**Instruction**
Please copy the records word for word, starting with their first line and going on through the line that contains "前の記事：自転車世界一".

=== Begin Enclosure ===

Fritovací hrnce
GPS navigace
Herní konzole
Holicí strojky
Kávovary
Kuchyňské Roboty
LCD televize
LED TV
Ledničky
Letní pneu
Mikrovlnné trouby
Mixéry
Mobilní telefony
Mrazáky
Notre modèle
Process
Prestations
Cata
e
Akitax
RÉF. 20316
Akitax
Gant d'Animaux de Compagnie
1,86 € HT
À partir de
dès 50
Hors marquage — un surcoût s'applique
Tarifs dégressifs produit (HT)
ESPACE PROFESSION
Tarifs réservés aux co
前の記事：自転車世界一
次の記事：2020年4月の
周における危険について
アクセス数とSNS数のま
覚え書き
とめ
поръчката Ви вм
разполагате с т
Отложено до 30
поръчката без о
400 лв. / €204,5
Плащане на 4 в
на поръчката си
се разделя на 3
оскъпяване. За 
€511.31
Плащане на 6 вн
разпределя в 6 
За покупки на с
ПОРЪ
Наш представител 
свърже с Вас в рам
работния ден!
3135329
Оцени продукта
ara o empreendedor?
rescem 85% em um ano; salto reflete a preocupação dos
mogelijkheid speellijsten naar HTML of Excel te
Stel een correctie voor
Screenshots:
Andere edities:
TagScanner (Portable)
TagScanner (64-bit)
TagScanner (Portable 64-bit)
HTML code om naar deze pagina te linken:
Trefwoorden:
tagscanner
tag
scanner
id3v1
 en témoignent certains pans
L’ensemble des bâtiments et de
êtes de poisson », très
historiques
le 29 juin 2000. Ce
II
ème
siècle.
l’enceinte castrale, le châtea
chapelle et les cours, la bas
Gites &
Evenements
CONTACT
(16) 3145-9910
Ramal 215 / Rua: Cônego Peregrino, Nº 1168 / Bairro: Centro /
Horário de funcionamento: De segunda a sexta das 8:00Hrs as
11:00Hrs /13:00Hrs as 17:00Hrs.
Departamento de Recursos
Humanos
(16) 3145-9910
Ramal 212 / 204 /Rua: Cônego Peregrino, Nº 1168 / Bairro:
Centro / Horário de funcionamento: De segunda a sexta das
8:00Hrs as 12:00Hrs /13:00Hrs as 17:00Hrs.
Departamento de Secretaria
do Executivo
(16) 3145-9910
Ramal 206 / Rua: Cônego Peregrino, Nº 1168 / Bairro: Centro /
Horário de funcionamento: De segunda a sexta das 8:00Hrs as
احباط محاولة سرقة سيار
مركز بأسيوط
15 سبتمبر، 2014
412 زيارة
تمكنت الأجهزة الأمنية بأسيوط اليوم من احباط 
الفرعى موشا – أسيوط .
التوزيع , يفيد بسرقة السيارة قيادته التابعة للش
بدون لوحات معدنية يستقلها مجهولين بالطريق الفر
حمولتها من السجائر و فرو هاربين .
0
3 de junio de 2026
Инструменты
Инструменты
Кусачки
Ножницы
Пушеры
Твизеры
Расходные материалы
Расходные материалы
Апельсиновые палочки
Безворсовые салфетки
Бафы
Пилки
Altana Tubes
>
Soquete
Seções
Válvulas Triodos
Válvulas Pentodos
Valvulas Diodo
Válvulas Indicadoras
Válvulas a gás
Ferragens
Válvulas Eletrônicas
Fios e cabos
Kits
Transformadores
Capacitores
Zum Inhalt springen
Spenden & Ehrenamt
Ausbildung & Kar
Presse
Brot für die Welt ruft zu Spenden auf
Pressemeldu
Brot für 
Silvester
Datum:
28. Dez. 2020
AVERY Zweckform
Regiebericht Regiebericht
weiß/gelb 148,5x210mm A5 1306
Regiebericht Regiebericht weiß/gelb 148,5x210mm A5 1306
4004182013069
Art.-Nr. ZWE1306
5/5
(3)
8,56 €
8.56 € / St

=== End Enclosure ===

**Answer section**
Fritovací hrnce
GPS navigace
Herní konzole
Holicí strojky
Kávovary
Kuchyňské Roboty
LCD televize
LED TV
Ledničky
Letní pneu
Mikrovlnné trouby
Mixéry
Mobilní telefony
Mrazáky
Notre modèle
Process
Prestations
Cata
e
Akitax
RÉF. 20316
Akitax
Gant d'Animaux de Compagnie
1,86 € HT
À partir de
dès 50
Hors marquage — un surcoût s'applique
Tarifs dégressifs produit (HT)
ESPACE PROFESSION
Tarifs réservés aux co
前の記事：自転車世界一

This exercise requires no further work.